Favorecer um espaço de expressão desse sentimento não significa permitir que a criança seja agressiva com outras pessoas, mas refere-se ao processo de auxiliar a criança a aprender como manejar e canalizar essa raiva.

Um elemento importante pode se encontrar na descarga adequada das respostas físicas despertadas por esse sentimento, tais como: socar uma almofada, chutar um colchão, correr até cansar, gritar, etc.
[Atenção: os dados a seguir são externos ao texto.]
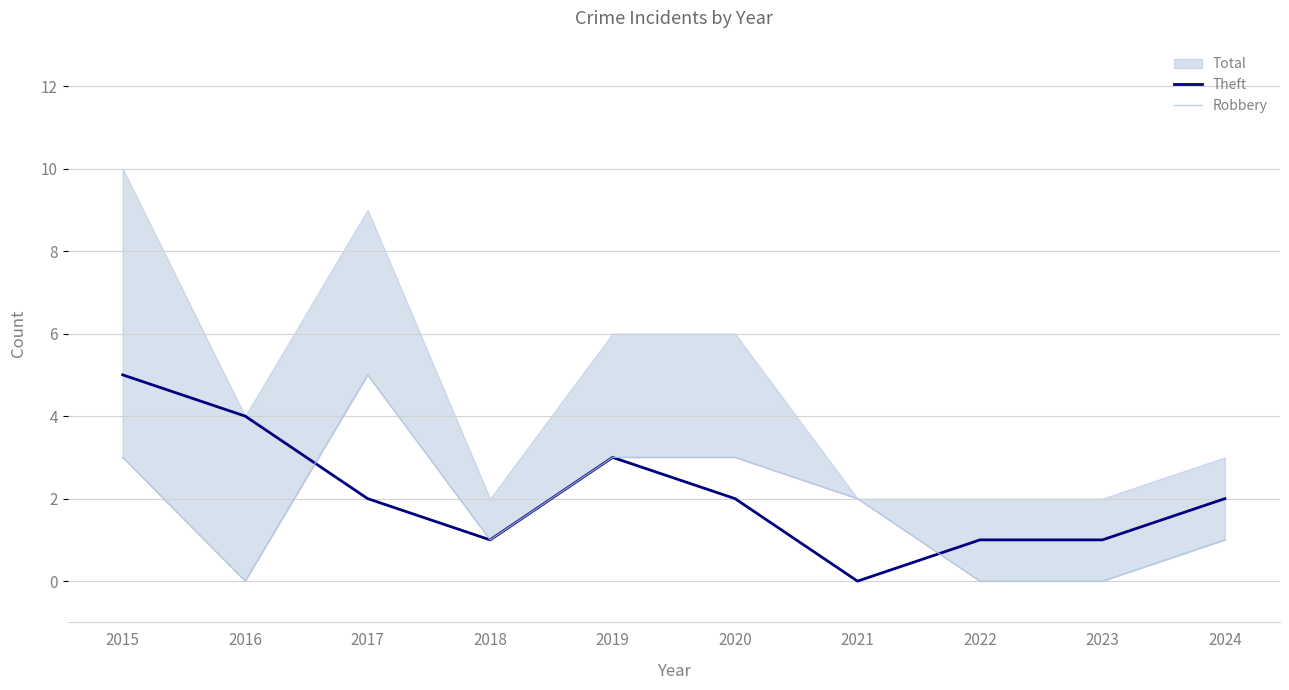

Is it true that Theft equals -3 at 2021?

False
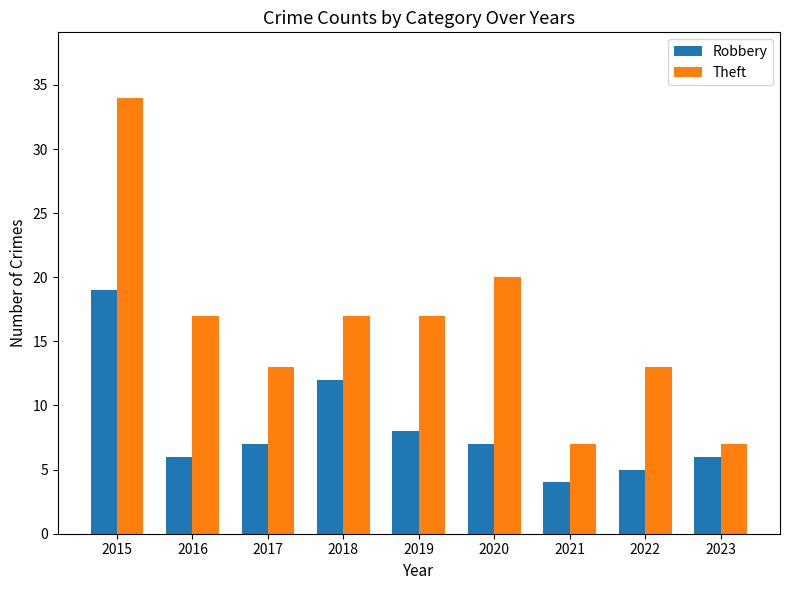

What is the minimum value shown in the chart?

4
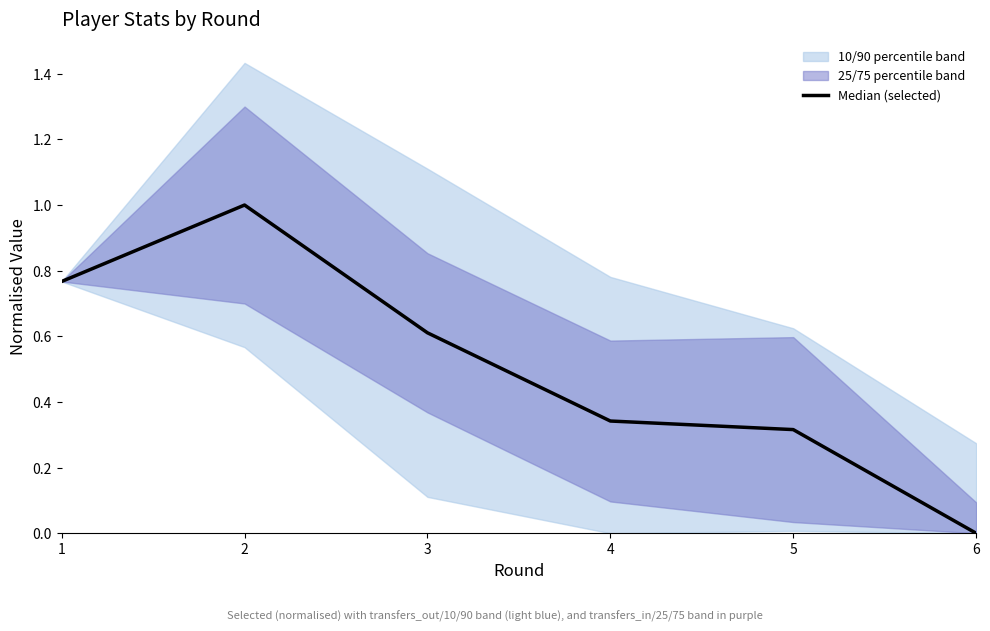

At which category does the data reach its first local peak?

2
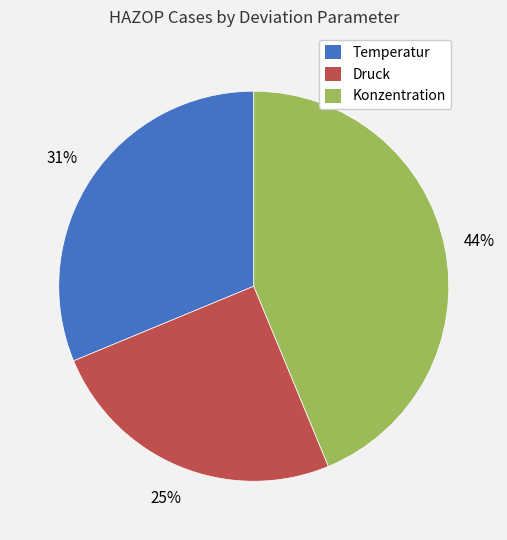

To the nearest percent, what portion does Konzentration represent?

44%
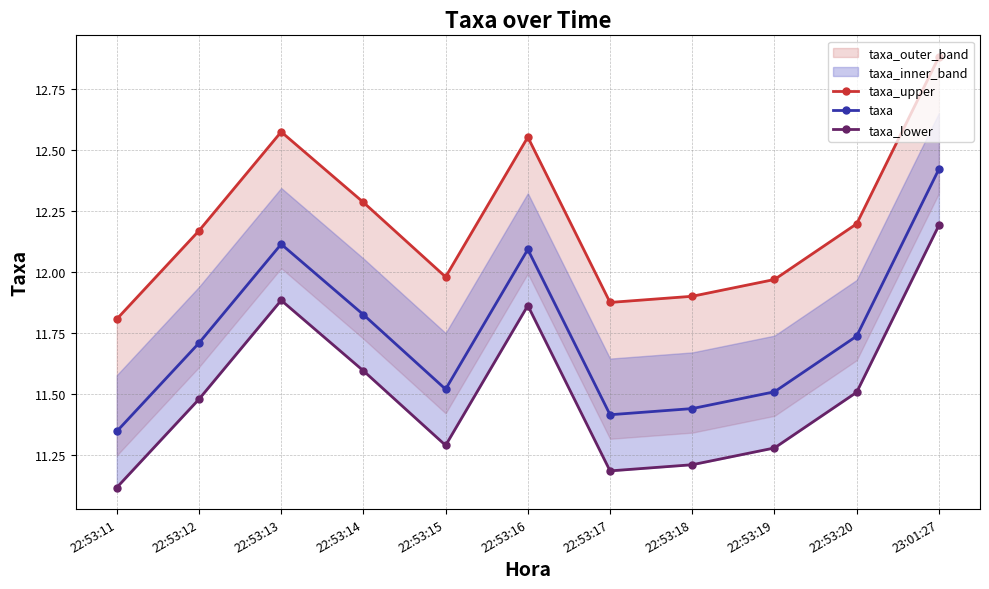

True or false: taxa_lower has more than 2 points higher than both neighbors.

False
Outro aspecto fundamental a ser considerado é a estimulação para que ocorra a expressão verbal da criança sobre a raiva, favorecendo sua elaboração também na dimensão simbólica.

Com isso, destaca-se a importância de que no processo de luto infantil alguém possa exercer a função de continência para os sentimentos de raiva da criança, oferecendo um ambiente acolhedor e seguro, ajudando-a lidar com os diferentes sentimentos que podem emergir depois da morte de um ente querido.

Como a perda da criança também se refere a um processo de luto em sua família, é possível que ambos possam vivenciar dificuldades em lidar com a situação e com a expressão de seus afetos.

Em casos como esse, compreende-se que o acompanhamento de um profissional qualificado possa ajudar crianças e famílias a lidarem com o impacto emocional que tal vivência acarreta, a fim de minimizar os danos causados por esse evento e ajudando os evolvidos a atravessar esse momento de vida de forma mais saudável.